Estimated impact for the NHS

Other treatments

A number of antimuscarinics can be used to treat hyperhidrosis, although propantheline bromide is the only antimuscarinic licensed for this indication. Oral glycopyrronium bromide is sometimes used for this indication and is discussed in the NICE evidence summary on hyperhidrosis: oral glycopyrronium bromide. Other systemic treatments mentioned in the clinical knowledge summary on hyperhidrosis are clonidine, diltiazem and benzodiazepines.

Costs of other treatments

See table 3 for the cost of other systemic treatments used for hyperhidrosis.

Table 3 Costs of other antimuscarinics


Usual dose a

30 day cost excluding VAT

Oxybutynin tabletsb

2.5 mg to 10 mg dailyc

£0.62 to £1.60d

Oxybutynin modified release tabletsb

5 mg to 10 mg daily

£13.77 to £27.54d

Oxybutynin oral solution sugar-freeb

2.5 mg to 10 mg dailyc

£144.50 to £398.40d

Oxybutynin transdermal patchb

3.9 mg/24 hour patch applied twice weekly (every 3 to 4 days)
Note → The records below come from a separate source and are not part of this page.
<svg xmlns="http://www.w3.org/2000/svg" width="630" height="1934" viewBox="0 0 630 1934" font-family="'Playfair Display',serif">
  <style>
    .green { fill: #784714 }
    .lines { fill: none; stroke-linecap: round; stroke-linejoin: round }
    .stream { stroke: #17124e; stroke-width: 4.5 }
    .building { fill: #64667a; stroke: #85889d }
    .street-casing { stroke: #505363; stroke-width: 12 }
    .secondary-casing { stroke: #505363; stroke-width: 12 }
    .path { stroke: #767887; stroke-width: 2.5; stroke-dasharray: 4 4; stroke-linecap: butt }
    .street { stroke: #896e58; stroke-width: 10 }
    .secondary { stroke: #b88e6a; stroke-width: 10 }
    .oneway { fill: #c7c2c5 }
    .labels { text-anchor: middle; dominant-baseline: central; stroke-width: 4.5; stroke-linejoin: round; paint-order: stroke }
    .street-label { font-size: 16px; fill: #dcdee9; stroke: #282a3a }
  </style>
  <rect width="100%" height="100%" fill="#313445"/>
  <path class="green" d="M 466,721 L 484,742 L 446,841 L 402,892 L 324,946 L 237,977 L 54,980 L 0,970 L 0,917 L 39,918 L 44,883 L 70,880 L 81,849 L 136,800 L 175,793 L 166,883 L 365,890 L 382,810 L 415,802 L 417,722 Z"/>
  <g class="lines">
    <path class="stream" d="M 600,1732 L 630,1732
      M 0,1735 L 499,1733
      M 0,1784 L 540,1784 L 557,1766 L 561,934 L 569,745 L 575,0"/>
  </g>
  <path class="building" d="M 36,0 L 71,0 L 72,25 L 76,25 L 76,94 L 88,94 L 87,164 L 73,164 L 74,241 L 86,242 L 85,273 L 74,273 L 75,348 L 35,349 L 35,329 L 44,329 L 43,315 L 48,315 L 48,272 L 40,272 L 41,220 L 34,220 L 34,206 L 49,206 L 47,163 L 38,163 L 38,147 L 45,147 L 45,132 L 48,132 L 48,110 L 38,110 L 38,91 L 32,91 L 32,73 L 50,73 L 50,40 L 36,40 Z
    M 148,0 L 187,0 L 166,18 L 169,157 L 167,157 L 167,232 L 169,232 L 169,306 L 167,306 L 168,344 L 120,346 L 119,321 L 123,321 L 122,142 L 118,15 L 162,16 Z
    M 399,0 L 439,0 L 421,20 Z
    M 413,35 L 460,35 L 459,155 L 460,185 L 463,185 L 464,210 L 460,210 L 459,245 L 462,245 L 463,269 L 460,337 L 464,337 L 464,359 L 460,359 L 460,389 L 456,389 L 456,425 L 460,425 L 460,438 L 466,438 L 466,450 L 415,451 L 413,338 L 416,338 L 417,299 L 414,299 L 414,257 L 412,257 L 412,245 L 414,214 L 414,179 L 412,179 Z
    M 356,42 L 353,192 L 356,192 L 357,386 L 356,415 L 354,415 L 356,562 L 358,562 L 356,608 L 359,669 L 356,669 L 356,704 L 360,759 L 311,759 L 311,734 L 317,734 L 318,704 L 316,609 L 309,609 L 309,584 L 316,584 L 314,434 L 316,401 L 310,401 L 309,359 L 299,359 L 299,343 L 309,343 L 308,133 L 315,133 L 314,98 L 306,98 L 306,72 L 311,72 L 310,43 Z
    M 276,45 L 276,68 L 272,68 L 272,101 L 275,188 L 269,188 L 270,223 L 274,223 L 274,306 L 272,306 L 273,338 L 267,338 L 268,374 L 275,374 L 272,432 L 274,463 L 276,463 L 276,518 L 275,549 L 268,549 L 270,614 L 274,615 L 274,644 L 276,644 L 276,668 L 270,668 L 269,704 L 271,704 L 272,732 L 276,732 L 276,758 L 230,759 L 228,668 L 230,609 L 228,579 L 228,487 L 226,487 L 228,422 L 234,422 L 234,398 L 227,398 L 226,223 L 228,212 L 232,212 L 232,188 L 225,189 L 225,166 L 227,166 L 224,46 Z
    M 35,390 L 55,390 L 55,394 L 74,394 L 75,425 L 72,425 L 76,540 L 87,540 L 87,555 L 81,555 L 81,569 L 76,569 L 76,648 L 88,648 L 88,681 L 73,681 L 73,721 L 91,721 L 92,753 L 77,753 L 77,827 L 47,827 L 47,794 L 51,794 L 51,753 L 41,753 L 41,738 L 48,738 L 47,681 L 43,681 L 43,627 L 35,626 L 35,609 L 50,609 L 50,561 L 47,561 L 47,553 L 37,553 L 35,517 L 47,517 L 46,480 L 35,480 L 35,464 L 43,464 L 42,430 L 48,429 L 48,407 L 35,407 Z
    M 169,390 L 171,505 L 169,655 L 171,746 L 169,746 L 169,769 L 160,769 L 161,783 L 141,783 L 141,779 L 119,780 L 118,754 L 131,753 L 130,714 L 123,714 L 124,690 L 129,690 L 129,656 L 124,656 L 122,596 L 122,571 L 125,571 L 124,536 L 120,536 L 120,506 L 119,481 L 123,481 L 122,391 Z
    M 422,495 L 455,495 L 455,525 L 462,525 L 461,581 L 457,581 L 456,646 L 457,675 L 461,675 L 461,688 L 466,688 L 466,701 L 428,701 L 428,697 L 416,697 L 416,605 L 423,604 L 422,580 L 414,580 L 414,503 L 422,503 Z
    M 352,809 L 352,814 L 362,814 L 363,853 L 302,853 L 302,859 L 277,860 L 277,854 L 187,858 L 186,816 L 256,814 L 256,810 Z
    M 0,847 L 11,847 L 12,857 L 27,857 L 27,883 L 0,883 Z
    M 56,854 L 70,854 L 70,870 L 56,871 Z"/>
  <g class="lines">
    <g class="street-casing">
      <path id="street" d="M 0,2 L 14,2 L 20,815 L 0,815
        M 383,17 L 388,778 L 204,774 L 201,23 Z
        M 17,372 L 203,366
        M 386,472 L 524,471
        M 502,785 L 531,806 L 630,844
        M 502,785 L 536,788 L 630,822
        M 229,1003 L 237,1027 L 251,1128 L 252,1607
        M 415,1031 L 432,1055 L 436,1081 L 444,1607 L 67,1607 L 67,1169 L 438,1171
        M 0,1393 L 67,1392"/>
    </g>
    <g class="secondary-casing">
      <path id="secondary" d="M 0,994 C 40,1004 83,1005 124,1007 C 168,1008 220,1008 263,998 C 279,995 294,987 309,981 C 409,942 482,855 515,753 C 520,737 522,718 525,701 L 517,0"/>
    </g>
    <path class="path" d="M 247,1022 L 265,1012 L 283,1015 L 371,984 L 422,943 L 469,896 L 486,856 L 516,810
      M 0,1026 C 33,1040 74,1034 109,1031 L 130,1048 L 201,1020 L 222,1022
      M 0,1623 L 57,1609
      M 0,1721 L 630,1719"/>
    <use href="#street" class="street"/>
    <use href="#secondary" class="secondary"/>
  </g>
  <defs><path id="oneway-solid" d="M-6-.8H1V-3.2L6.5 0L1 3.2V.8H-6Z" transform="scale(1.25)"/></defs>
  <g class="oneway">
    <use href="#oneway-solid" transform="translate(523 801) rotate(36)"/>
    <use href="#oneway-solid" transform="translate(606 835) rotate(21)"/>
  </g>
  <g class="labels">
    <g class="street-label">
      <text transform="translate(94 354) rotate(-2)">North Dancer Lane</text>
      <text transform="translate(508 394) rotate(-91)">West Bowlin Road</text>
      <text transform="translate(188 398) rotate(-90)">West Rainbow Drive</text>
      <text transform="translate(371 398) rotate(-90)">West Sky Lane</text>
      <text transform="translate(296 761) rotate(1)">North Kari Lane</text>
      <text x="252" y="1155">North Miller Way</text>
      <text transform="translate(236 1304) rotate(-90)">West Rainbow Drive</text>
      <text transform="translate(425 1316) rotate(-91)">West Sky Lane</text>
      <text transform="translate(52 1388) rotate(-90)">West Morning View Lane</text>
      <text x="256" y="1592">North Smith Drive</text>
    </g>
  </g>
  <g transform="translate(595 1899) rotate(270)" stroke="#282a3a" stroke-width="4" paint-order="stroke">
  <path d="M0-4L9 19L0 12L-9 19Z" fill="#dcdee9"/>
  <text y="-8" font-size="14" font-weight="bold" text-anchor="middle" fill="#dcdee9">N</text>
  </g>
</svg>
Propantheline bromide tablets (Pro-Banthine)f

15 mg to 90 mg dailyg in divided doses

£5.56 to £33.33d

Glycopyrronium bromide oral solution (Sialanar)b

1 mg to 8 mg daily in divided dosesh

£96.00 to £768.00i

a Doses shown do not represent the full range that can be used and do not imply therapeutic equivalence.

b Not licensed for the treatment of hyperhidrosis.

c Based on the doses used in the studies included in this evidence summary.

d Costs based on Drug Tariff, February 2017; excluding VAT.

e Based on a person applying 2 patches a week for 30 days.

f Licensed for the treatment of hyperhidrosis.

g Dose range suggested by specialists involved in the development of this evidence summary.

h Dose range based on the studies discussed in the NICE evidence summary on hyperhidrosis: oral glycopyrronium bromide.

i Costs based on MIMS, February 2017; excluding VAT.

Current or estimated usage

No information on oxybutynin for hyperhidrosis was available at the time this evidence summary was prepared. It is not possible to provide estimated usage based on the available data.

Likely place in therapy

Local decision makers need to take safety, efficacy, cost and patient factors into account when considering the likely place in therapy of oxybutynin for hyperhidrosis.

The studies found that oxybutynin (at a dosage of 2.5 mg to 10 mg daily) improved symptoms of hyperhidrosis and quality of life significantly more than placebo. The medicine appeared to be well tolerated, although dry mouth was frequently reported. The standard release formulation of oxybutynin, which was used in the studies, is inexpensive. Many people may prefer a topical treatment to risking the adverse effects of an oral treatment. However, an oral treatment may be preferable to some other options, such as surgery.

The clinical knowledge summary on hyperhidrosis suggests systemic therapies, including oral antimuscarinics, as treatment options for people whose hyperhidrosis is not adequately managed through lifestyle modifications and antiperspirants. Other treatments that may be considered include topical therapies (including topical glycopyrronium), iontophoresis, botulinum toxin injections, other systemic therapies (including clonidine, diltiazem, benzodiazepines) and surgery.

Adverse events are common with oxybutynin, with dry mouth the most frequently reported, occurring in up to 100% of participants taking oxybutynin in the studies discussed in this evidence summary. Other common adverse events include dizziness, nausea, constipation and urinary retention. Treatment with oxybutynin may be limited by a person's ability to tolerate these side effects, although anticholinergic effects are often dose-dependent and may be minimised by using the lowest effective dose.

Many of the participants involved in the studies discussed in this evidence summary had localised hyperhidrosis, which may be more appropriately managed using local treatments including antiperspirants and iontophoresis.